Let us, before quitting the subject of the Parisian domestic, relate an anecdote or two. “When I come home,” said a master to his servant, “I often find you asleep.” “That, sir,” replied the man, “is because I don’t like to remain doing nothing.”
A nobleman paid a visit to Fontenelle one day, and found him in a very bad humour. “What is the matter with you?” he asked. “The matter?” replied Fontenelle; “I have a valet who serves me as badly as if I had twenty.”
The Abbé de Voisenon preserved his gay humour to his very last gasp. Just before his death he caused the leaden coffin which he had ordered beforehand to be brought to his bedside. “There,” said he, “is my last overcoat.” Then, turning towards one of his servants of whom he had had reason to complain, he added, “I hope you will not wish to steal that too.”
A certain high official of Paris lived in the country, and, thanks to railway facilities, went home every evening to dine. On one occasion he arrived earlier than usual, and going into his kitchen found the cook in a decidedly unequivocal position, with a bottle in his hand, three-fourths of whose contents had already found their way into his stomach. “Ah, my fine fellow,” exclaimed the master, “I have caught you drinking my wine.” “It is your own fault, sir,” was the reply. “You were not due till four o’clock, and it is now hardly three.”
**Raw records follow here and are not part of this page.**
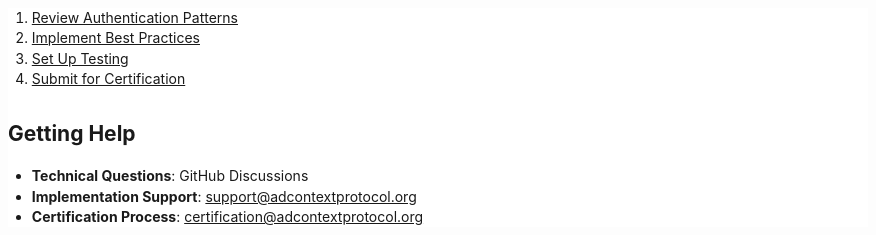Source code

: 1. [Review Authentication Patterns](./authentication)
2. [Implement Best Practices](./best-practices)  
3. [Set Up Testing](./testing)
4. [Submit for Certification](../reference/certification)

## Getting Help

- **Technical Questions**: GitHub Discussions
- **Implementation Support**: support@adcontextprotocol.org
- **Certification Process**: certification@adcontextprotocol.org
Our gallery of Paris types would scarcely be complete without a sketch of a very familiar personage who, though not peculiar to Paris, abounds there more than in other capitals. This is the “rentier,” the man of “small, independent means.” According to the etymology of the word, anyone should be called a rentier who lives on his “rentes” – the income, that is to say, derived from the letting of houses or farms; or the interest of money invested in the Funds. In practice, however, the name is given exclusively to the man who lives on the interest of money which he has invested in government securities. He has been described as the corresponding type, in English society, to the man retired from business. He lives modestly in the quarter of the Marais or of the Batignolles, as in England he might live at Clapham or Brixton, at Holloway, or Camden Town; and he passes a considerable portion of his time in some favourite café, reading a newspaper of moderate-liberal politics, or playing at dominoes. Condemned to economy, sometimes of the most parsimonious kind, he counts every lump of sugar brought to him by the waiter, and shows a great predilection for halfpenny rolls. In politics, without being an aristocrat, he is something of a conservative; and, while stickling for his rights, hates revolutions as sure to cause perturbations in the securities of the state.
It was doubtless a rentier from whose pocket the thief in Lord Lytton’s “Pelham” extracted, in a Paris café, a tiny packet which he had seen the owner put carefully away in his coat-tail pocket, and which, on being adroitly stolen and curiously examined, was found to contain, not a precious stone, but a lump of sugar. In the rentier’s defence it may be mentioned that during the great Napoleonic war, when a universal blockade had been declared against English exports, and when colonial produce was everywhere excluded from the ports of France, the price of sugar rose to such a height as to render this luxury difficult for persons of straitened means to indulge in.
The existence of such a number of rentiers in Paris goes far to demonstrate the prudence of the ordinary Frenchman. An Englishman with a few thousand pounds in his possession would, as a rule, speculate with it, instead of burying it in the Funds. The speculation would furnish him with active employment, whereas the permanent investment preferred by the average Frenchman involves an idle and somewhat ignoble life.